▶ _What you should do_
Please restate the in-browser math recognition text between "Live Demo |" and "or any framework.", inclusive, swapping "ONNX" for "ORT".

▶ _Page excerpt_
Handwritten math expression recognition running entirely in the browser. Framework-agnostic ONNX inference engine + Vue 3 canvas component, powered by CoMER (ECCV 2022).

Live Demo | English | 한국어

Features

100% client-side — Runs entirely in the browser via ONNX Runtime Web (WASM/WebGPU). No server, no API key.
Tiny models — INT8 quantized encoder (3.4 MB) + decoder (4.0 MB), total 7.2 MB.
Web Worker inference — ONNX inference runs off the main thread, keeping the UI responsive during recognition.
LaTeX auto-repair — Automatic brace balancing and \frac/\sqrt argument fixing with KaTeX runtime validation.
Recognition modes — Auto, Number (digits + basic operators), and Expression mode with vocabulary masking.
Framework-agnostic core — Use InferenceEngine standalone from React, Svelte, vanilla JS, or any framework.
Vue 3 component — Drop-in <MathCanvas> with mouse + touch support, smooth Bézier strokes, and responsive sizing.
Beam search decoding — Adaptive beam width based on device capability for quality/speed balance.

▶ _Raw data_
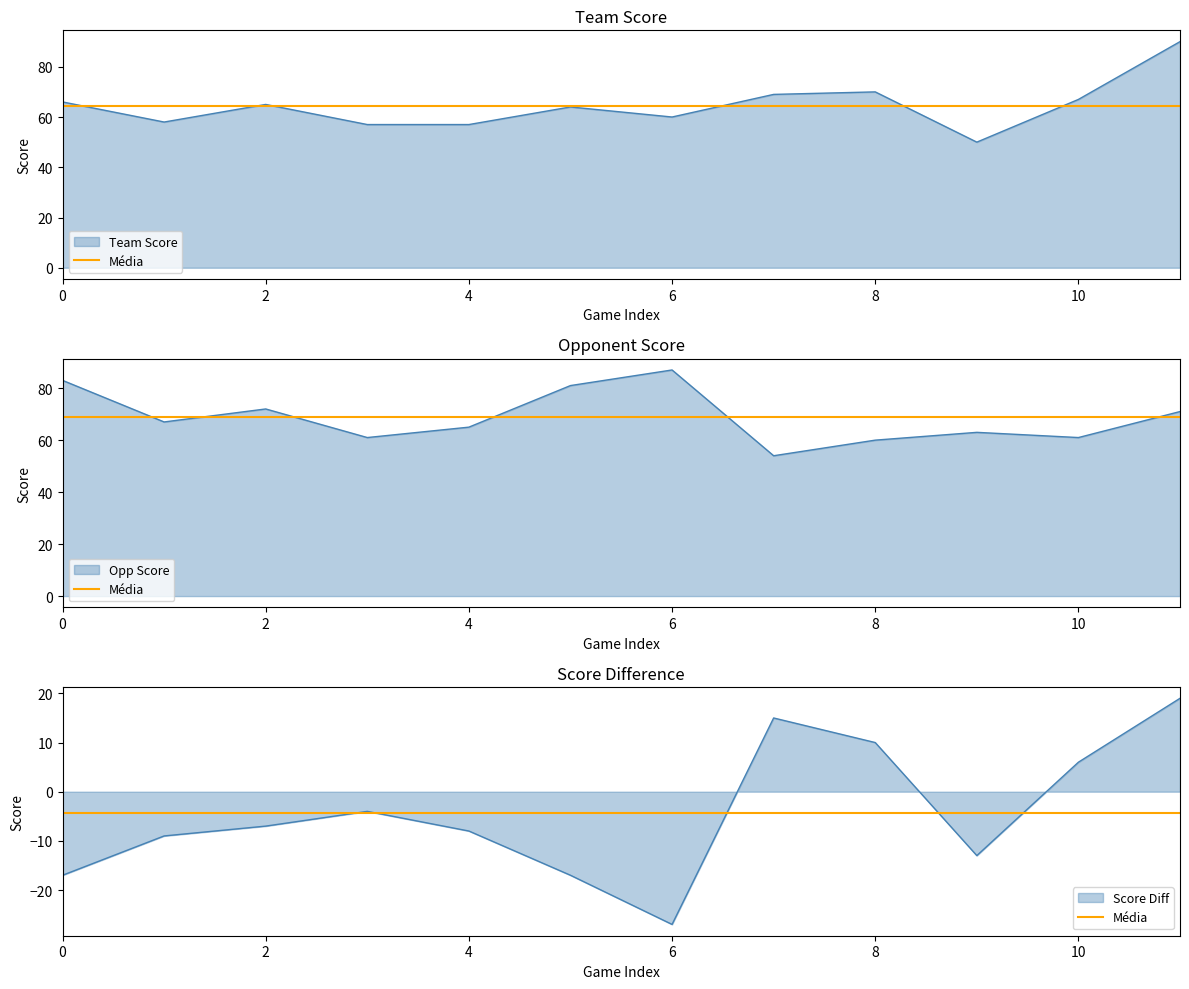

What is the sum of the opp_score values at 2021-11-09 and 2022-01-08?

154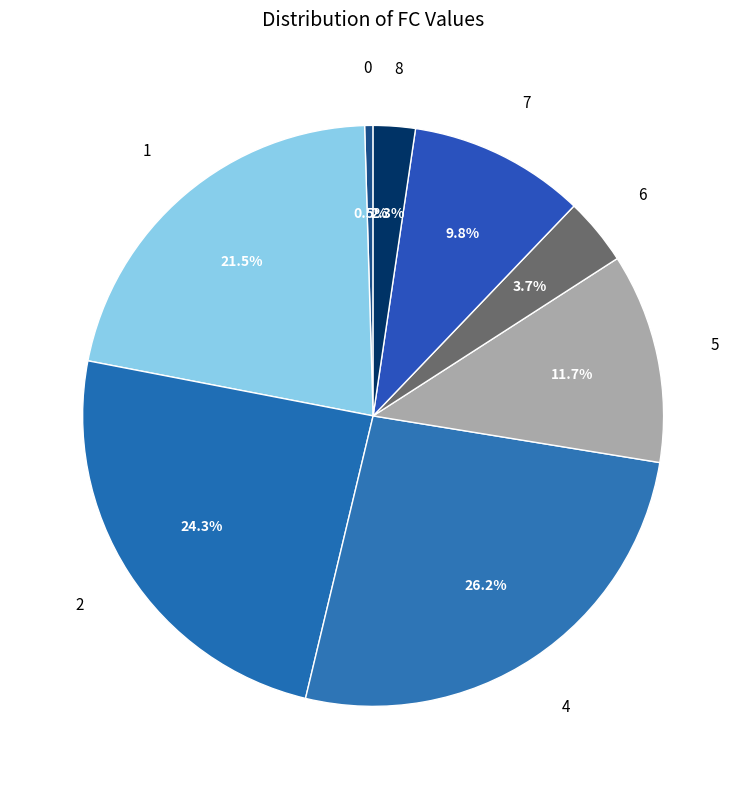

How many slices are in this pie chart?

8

▶ _Output below_
Live Demo | English | 한국어

Features

100% client-side — Runs entirely in the browser via ORT Runtime Web (WASM/WebGPU). No server, no API key.
Tiny models — INT8 quantized encoder (3.4 MB) + decoder (4.0 MB), total 7.2 MB.
Web Worker inference — ORT inference runs off the main thread, keeping the UI responsive during recognition.
LaTeX auto-repair — Automatic brace balancing and \frac/\sqrt argument fixing with KaTeX runtime validation.
Recognition modes — Auto, Number (digits + basic operators), and Expression mode with vocabulary masking.
Framework-agnostic core — Use InferenceEngine standalone from React, Svelte, vanilla JS, or any framework.